So, you’ve landed the job that you’ve worked so hard to get, congratulations; let’s hope the celebrations were pretty epic. Now that you’ve handed your notice into your old job, and you’ve toasted the news with all your favourite people, the real hard work is about to begin. You’ll want to ensure that you begin your new job feeling confident (not cocky) and fresh so that you can make the best impression possible.

Most jobs are offered with a probationary period; this doesn’t mean that you have to be perfect from the get-go, so don’t arrive panicking. This is your time to shine, and show that you can improve, adapt, and really grow into your place of employment. You might think that there’s not much you can do before you get there. However, preparation can be your best friend, and with some effort and planning; you’ll get off to a successful start. The following are some ideas and inspiration for those about to start their new job, who need a bit of a boost regarding feeling and doing their best.

New Job?

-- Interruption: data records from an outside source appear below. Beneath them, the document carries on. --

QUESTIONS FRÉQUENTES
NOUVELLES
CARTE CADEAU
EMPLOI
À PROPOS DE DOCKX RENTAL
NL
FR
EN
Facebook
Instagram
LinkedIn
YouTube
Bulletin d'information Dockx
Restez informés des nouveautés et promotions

No Problem: Feeling Fresh On Your First Day

Fix Up, Look Smart

Whether you’re heading into a design studio full of sneakerheads, or you’re entering a corporate environment, where a suit is essential; it’s important that you feel confident in your attire. If you know that this is an important step in your career towards getting the new Aston Martin Vanquish or the Rolex Day-Date 40; you’ll want to feel like you already have them (without the cost, just yet). Therefore, ensure that you head out to try on some outfits before you buy anything.

Preparing what you’re going to wear beforehand, will help your day run a little bit smoother. You can create a capsule wardrobe for the week, and get a clear idea of what you’re going to put together each morning. Make sure you add your personality; there’s nothing wrong with a statement sock in your new office, as long as you feel good about it, you’ll stride into work each day in comfort and with confidence for your new role.

Think And Research

You’ll probably know a little about where you’re going to work, from the interview stage. However, now you’ve got the job, it’s worth looking at who else you’ll be working with, and delving into more of the company’s history. Knowing your stuff will allow you to ask questions and show a keen interest along the way; your employers will appreciate your enthusiasm, so it’s worth remembering that knowledge is power.

By researching into your company, you’ll also be able to gauge where the weak spots and issues might be (all businesses have them). This is your chance to better understand what’s expected from you, and what you can bring to the table regarding an improved way of doing things. Don’t worry about asking about what you don’t know; however, always aim to be a help and not a hindrance. The more people that are glad you’ve been hired, the better it is for your future there.